Aus dem Tagebau Greifenhain hieß es, ein „großer Kampf“ um den in Gefahr geratenen Plan finde statt. Die feuchte Braunkohle fror an den Fördergeräten und in den Waggons fest. Mit Körperkraft und Eisenstangen schufteten alle auftreibbaren Kräfte, um die Produktion am Laufen zu halten. Normalerweise reduzierten Trockner den Wassergehalt der Kohle, um sie brennbar zu machen. Doch fielen viele Trockner aus, das Material, das die Kessel der Heizkraftwerke erreichte, brannte schlecht oder gar nicht. Der Reporter der Berliner Zeitung berichtete am 16. Januar aus dem Großtagebau Meuro, wie Kohlearbeiter und Soldaten mit Lauge und Gasbrennern gegen die gefrorene Kohle in den Schaufeln der riesigen Radbagger vorrückten: „Hier wird eine Schlacht geschlagen.“ Die Gleise in den Kohlegruben, die den Abbaubaggern folgend ständig verlegt werden mussten, waren nur unter größten Mühen, wenn überhaupt, aus den Betten zu hebeln. Förderbänder rissen. Und dann explodierte zu allem Unheil nach Tagen der Höchstbelastung der Maschinenraum des Blocks 13 in Boxberg – eines der wichtigsten Kraftwerke überhaupt.

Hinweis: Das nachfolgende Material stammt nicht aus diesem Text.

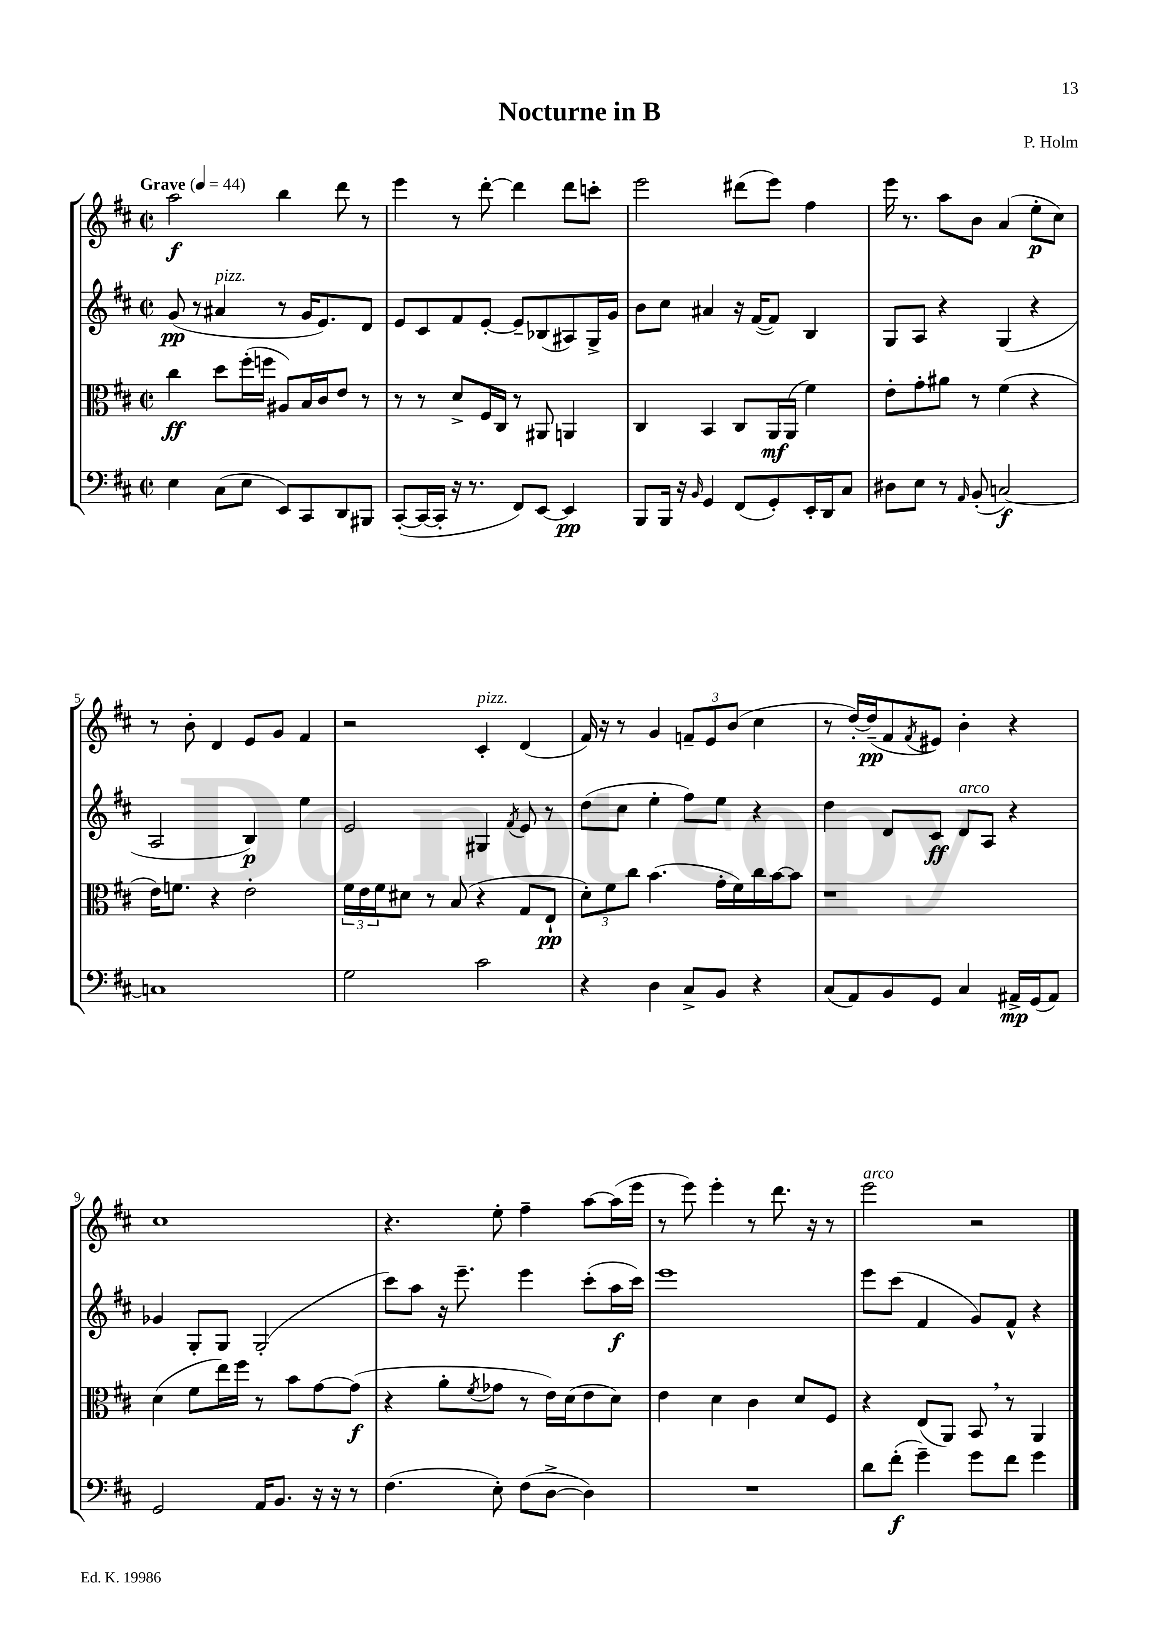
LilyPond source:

\header { title = "Nocturne in B" composer = "P. Holm" }
<<
\new StaffGroup <<
\new Staff = "s0" {
    \clef treble \key d \major \defaultTimeSignature \time 2/2 \tempo "Grave" 4 = 44
    a''2\f b''4 d'''8 r8 |
    e'''4 r8 d'''8~-. d'''4 d'''8 c'''8-. |
    e'''2 dis'''8( e'''8) fis''4 |
    e'''16 r8. a''8 b'8 a'4( e''8-.\p cis''8) |
    r8 b'8-. d'4 e'8 g'8 fis'4 |
    r2 cis'4-.^\markup { \italic "pizz." } d'4( |
    fis'16) r16 r8 g'4 \tuplet 3/2 { f'8-- e'8 b'8( } cis''4 |
    r8 d''16~-.) d''16--\pp( fis'8 \acciaccatura { fis'8 } eis'8) b'4-. r4 |
    cis''1 |
    r4. e''8-. fis''4-- a''8~ a''16( e'''16 |
    r8 e'''8) e'''4-. r8 d'''8. r16 r8 |
    e'''2^\markup { \italic "arco" } r2 \bar "|." |
}
\new Staff = "s1" {
    \clef treble \key d \major \defaultTimeSignature \time 2/2
    g'8\pp( r8 ais'4^\markup { \italic "pizz." } r8 g'16 e'8.) d'8 |
    e'8 cis'8 fis'8 e'8~-. e'8-- bes8( ais8) g16-> g'16 |
    b'8 cis''8 ais'4 r16 fis'16~( fis'8) b4 |
    g8 a8 r4 g4( r4 |
    a2 b4\p) e''4 |
    e'2 gis4 \acciaccatura { fis'8 } e'8 r8 |
    d''8( cis''8 e''4-. fis''8) e''8 r4 |
    d''4 d'8 cis'8\ff d'8^\markup { \italic "arco" } a8 r4 |
    ges'4 g8-. g8 g2-.( |
    cis'''8) a''8 r16 e'''8.-- e'''4 cis'''8-.( a''16\f cis'''16) |
    e'''1 |
    e'''8 cis'''8( fis'4 g'8) fis'8-^ r4 \bar "|." |
}
\new Staff = "s2" {
    \clef alto \key d \major \defaultTimeSignature \time 2/2
    cis''4\ff d''8 fis''16-.( f''16 ais8) b16 cis'16 e'8 r8 |
    r8 r8 d'8-> fis16 cis16 r8 ais,8 a,4 |
    cis4 b,4 cis8 a,16\mf a,16( fis'4) |
    e'8-. g'8-. ais'8 r8 fis'4( r4 |
    e'16) f'8. r4 e'2-. |
    \tuplet 3/2 { fis'16 e'16 fis'16 } dis'8 r8 b8( r4 g8 e8-!\pp |
    \tuplet 3/2 { d'8-.) fis'8 cis''8 } b'4.( g'16-. fis'16) cis''16 b'16~ b'8 |
    r1 |
    d'4( fis'8 e''16) fis''16 r8 b'8 g'8~ g'8\f( |
    r4 a'8-. \acciaccatura { fis'8 } ges'8 r8 e'16) d'16( e'8 d'8) |
    e'4 d'4 cis'4 d'8 fis8 |
    r4 e8( a,8) b,8 \breathe r8 a,4 \bar "|." |
}
\new Staff = "s3" {
    \clef bass \key d \major \defaultTimeSignature \time 2/2
    e4 cis8( e8 e,8) cis,8 d,8 bis,,8 |
    cis,8~-.( cis,16~ cis,16-. r16 r8. fis,8) e,8~ e,4\pp |
    b,,8 b,,16 r16 \grace { b,16 } g,4 fis,8( g,8-.) e,16-. d,16 cis8 |
    dis8 e8 r8 \grace { a,16 } b,8-.( c2~\f) |
    c1 |
    g2 cis'2 |
    r4 d4 cis8-> b,8 r4 |
    cis8( a,8) b,8 g,8 cis4 ais,16->\mp g,16( ais,8) |
    g,2 a,16 b,8. r16 r16 r8 |
    fis4.( e8-.) fis8( d8~-> d4) |
    R1 |
    d'8 fis'8-.\f( g'4--) g'8 fis'8 g'4 \bar "|." |
}
>>
>>
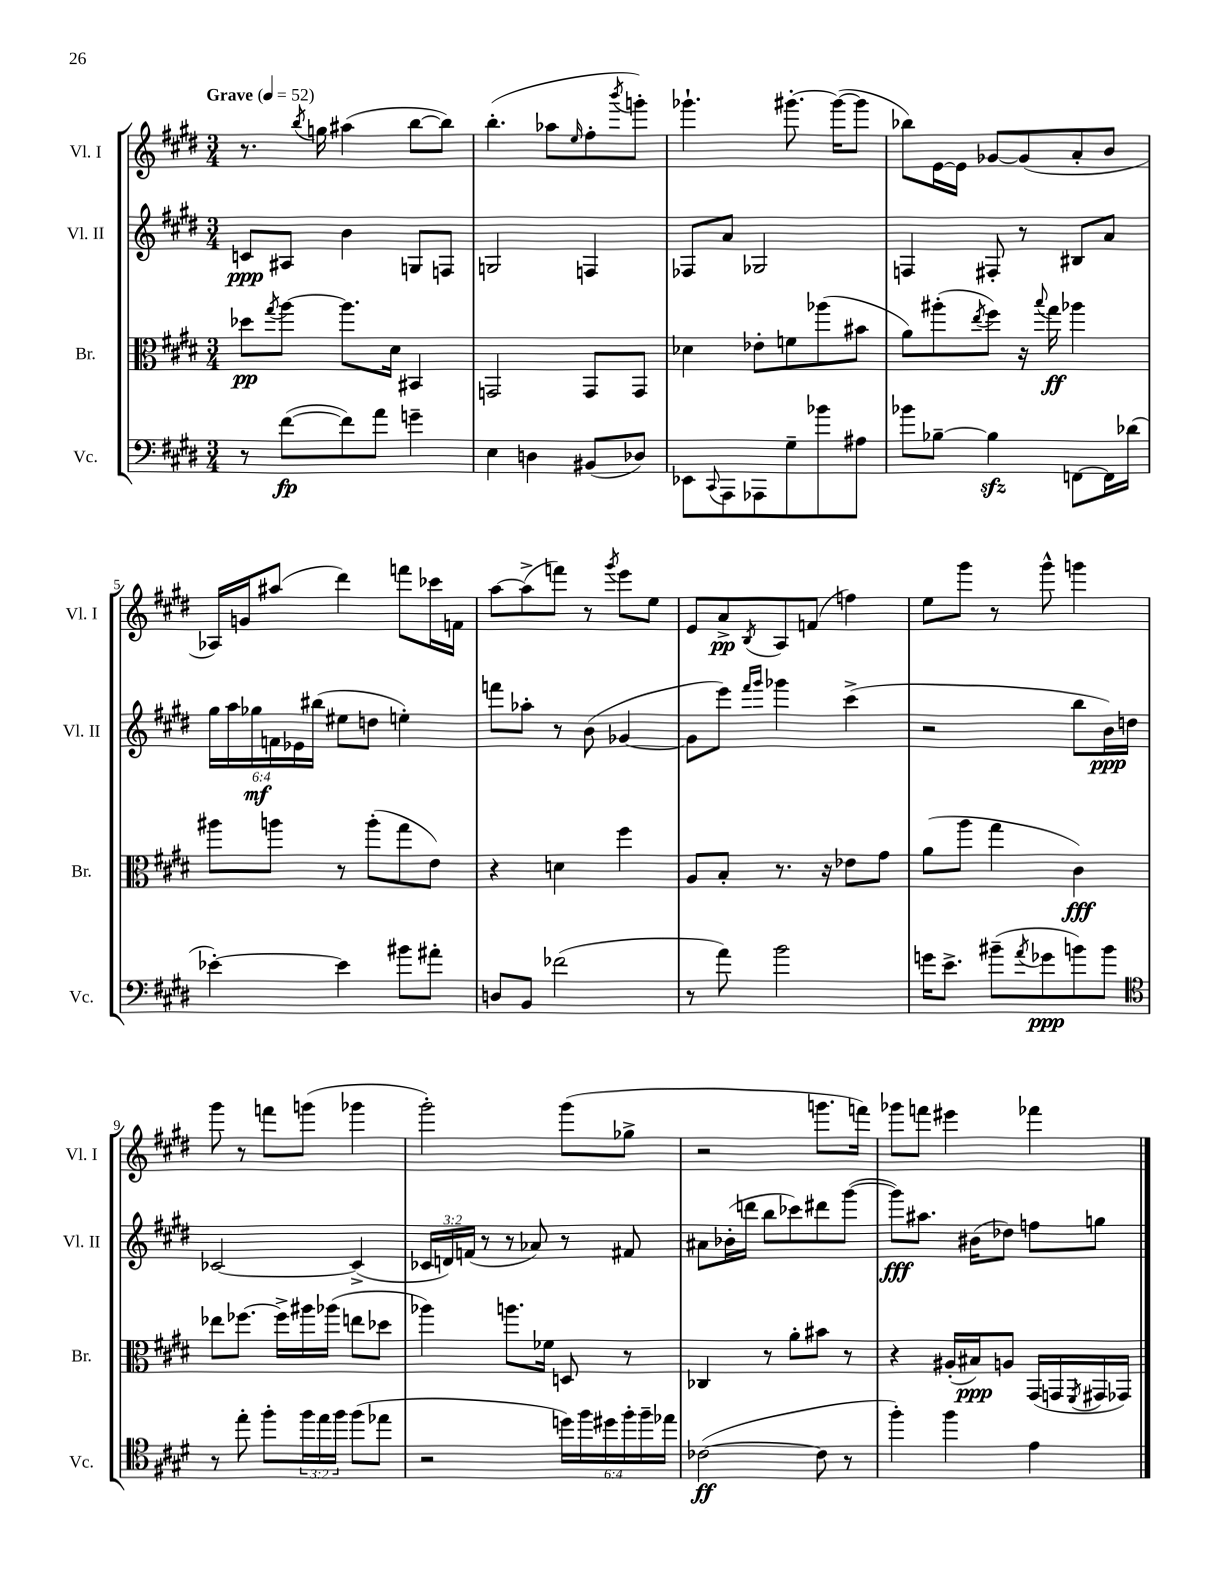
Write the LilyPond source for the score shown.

<<
\new StaffGroup <<
\new Staff = "s0" \with { instrumentName = "Vl. I" shortInstrumentName = "Vl. I" } {
    \clef treble \key e \major \numericTimeSignature \time 3/4 \tempo "Grave" 4 = 52
    r8. \acciaccatura { b''8 } g''16 ais''4( b''8~ b''8) |
    b''4.-.( aes''8 \grace { e''16 } fis''8-. \acciaccatura { b'''8 } g'''8-.) |
    ges'''4.-! gis'''8.~-. gis'''16~( gis'''8 |
    bes''8) e'16~ e'16 ges'8~ ges'8( a'8-. b'8 |
    aes16) g'16 ais''8( dis'''4) f'''8 ces'''16 f'16 |
    a''8~ a''8->( f'''8) r8 \acciaccatura { gis'''8 } e'''8 e''8 |
    e'8 a'8->\pp \acciaccatura { b8 } a8 f'8( f''4) |
    e''8 gis'''8 r8 gis'''8-^ g'''4 |
    gis'''8 r8 f'''8 g'''8( ges'''4 |
    gis'''2-.) gis'''8( ges''8-> |
    r2 g'''8. f'''16) |
    ges'''8 f'''8 eis'''4 fes'''4 \bar "|." |
}
\new Staff = "s1" \with { instrumentName = "Vl. II" shortInstrumentName = "Vl. II" } {
    \clef treble \key e \major \numericTimeSignature \time 3/4 \override Staff.TupletNumber.text = #tuplet-number::calc-fraction-text
    c'8\ppp ais8 b'4 g8 f8 |
    g2 f4 |
    fes8 a'8 ges2 |
    f4 fis8-. r8 bis8 a'8 |
    \tuplet 6/4 { gis''16 a''16 ges''16\mf f'16 ees'16 bis''16( } eis''8 d''8 e''4-.) |
    f'''8 aes''8-. r8 b'8( ges'4~ |
    ges'8 e'''8) \grace { fis'''16 gis'''16 } ges'''4 cis'''4->( |
    r2 b''8 b'16\ppp) d''16 |
    ces'2~ ces'4->( |
    \tuplet 3/2 { ces'16 d'16) f'16( } r8 r8 aes'8) r8 fis'8 |
    ais'8 bes'16-.( d'''16 b''8 ces'''8) dis'''8 gis'''8~( |
    gis'''8\fff) ais''8. bis'16( des''8) f''8 g''8 \bar "|." |
}
\new Staff = "s2" \with { instrumentName = "Br." shortInstrumentName = "Br." } {
    \clef alto \key e \major \numericTimeSignature \time 3/4
    des''8\pp \acciaccatura { gis''8 } a''8~ a''8. dis'16 bis,4 |
    g,2 g,8 g,8 |
    des'4 ees'8-. f'8 aes''8( bis'8 |
    a'8) ais''8-.( \acciaccatura { e''8 } fis''8) r16 \appoggiatura { b''8 } gis''16\ff aes''4 |
    ais''8 a''8 r8 a''8-.( gis''8 e'8) |
    r4 d'4 fis''4 |
    a8 b8-. r8. r16 ees'8 gis'8 |
    a'8( a''8 gis''4 cis'4\fff) |
    ees''8 fes''8.~ fes''16-> ais''16 aes''16( e''8 des''8 |
    aes''4) a''8. fes'16 d8 r8 |
    ces4 r8 a'8-. bis'8 r8 |
    r4 ais16-.( bis16\ppp) a8 gis,16( g,16 \acciaccatura { fis,8 } gis,16 ges,16) \bar "|." |
}
\new Staff = "s3" \with { instrumentName = "Vc." shortInstrumentName = "Vc." } {
    \clef bass \key e \major \numericTimeSignature \time 3/4 \override Staff.TupletNumber.text = #tuplet-number::calc-fraction-text
    r8 fis'8~\fp( fis'8) a'8 g'4-- |
    e4 d4 bis,8( des8) |
    ees,8 \appoggiatura { cis,8 } a,,8 aes,,8 gis8-- bes'8 ais8 |
    bes'8 bes8~-- bes4\sfz f,8~ f,16 des'16( |
    ees'4~-.) ees'4 bis'8 ais'8-. |
    d8 b,8 fes'2( |
    r8 a'8) b'2 |
    g'16 e'8.-> bis'8--( \acciaccatura { a'8 } ges'8\ppp b'8) b'8 |
    \clef tenor r8 e''8-. fis''8-. \tuplet 3/2 { fis''16 e''16 fis''16 } fis''8( ees''8 |
    r2 \tuplet 6/4 { d''16) fis''16 dis''16 fis''16-. fis''16-- ees''16 } |
    ces'2~\ff( ces'8 r8 |
    fis''4-.) fis''4 e'4 \bar "|." |
}
>>
>>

Die Kälte traf die ehemalige DDR an ihrer verwundbarsten Stelle, der Energieversorgung. Die Braunkohle war nur oberirdisch abzubauen und von minderer Qualität. Man arbeitete ohnehin nahe an der Belastungsgrenze; ein strenges Energiemanagement gehörte zur DDR-Normalität. Die Bürger erhielten regelmäßig Mitteilung über Tagesspitzen im Stromverbrauch und entsprechende Mahnungen, energieintensive Haushaltsgeräte in den heiklen Stunden nicht zu benutzen. In jenem Winter aber rissen viele der dünnen Sicherheitsnetze.

Bei Neuschnee von bis zu 40 Zentimer und Schneeverwehungen waren mehrere Fernstraßen im damaligen DDR-Bezirk Karl-Marx-Stadt unpassierbar. 20 Landstraßen mussten im Bezirk Erfurt gesperrt werden. Das Eis war bis zu 15 Zentimeter dick im Hafenbecken des Überseehafens Rostock.

Die Stimmung der Bevölkerung sank in gefährliche Tiefen. Nach Schätzungen westlicher Experten fiel in der Woche nach dem 12. Januar in 200.000 Wohnungen republikweit die Fernheizung aus. Zwar gab es im Eiswinter auch in der DDR Todesopfer wie den Gleisarbeiter, der beim Verlegen vereister Teile erschlagen wurde – aber niemand erfror oder verhungerte. Anders in der Sowjetunion, wo allein bis Mitte Januar 80 Menschen erfroren, in Polen 36. Dort stellte die Regierung des Generals Jaruzelski sogar wegen Strommangels den Betrieb der Störsender ein; Radio Free Europe und die Deutsche Welle waren besser denn je zu hören.

Ich persönlich werde den Winter nicht vergessen. Leider gibt es keine Fotos in unserer Familie aus diesem Winter.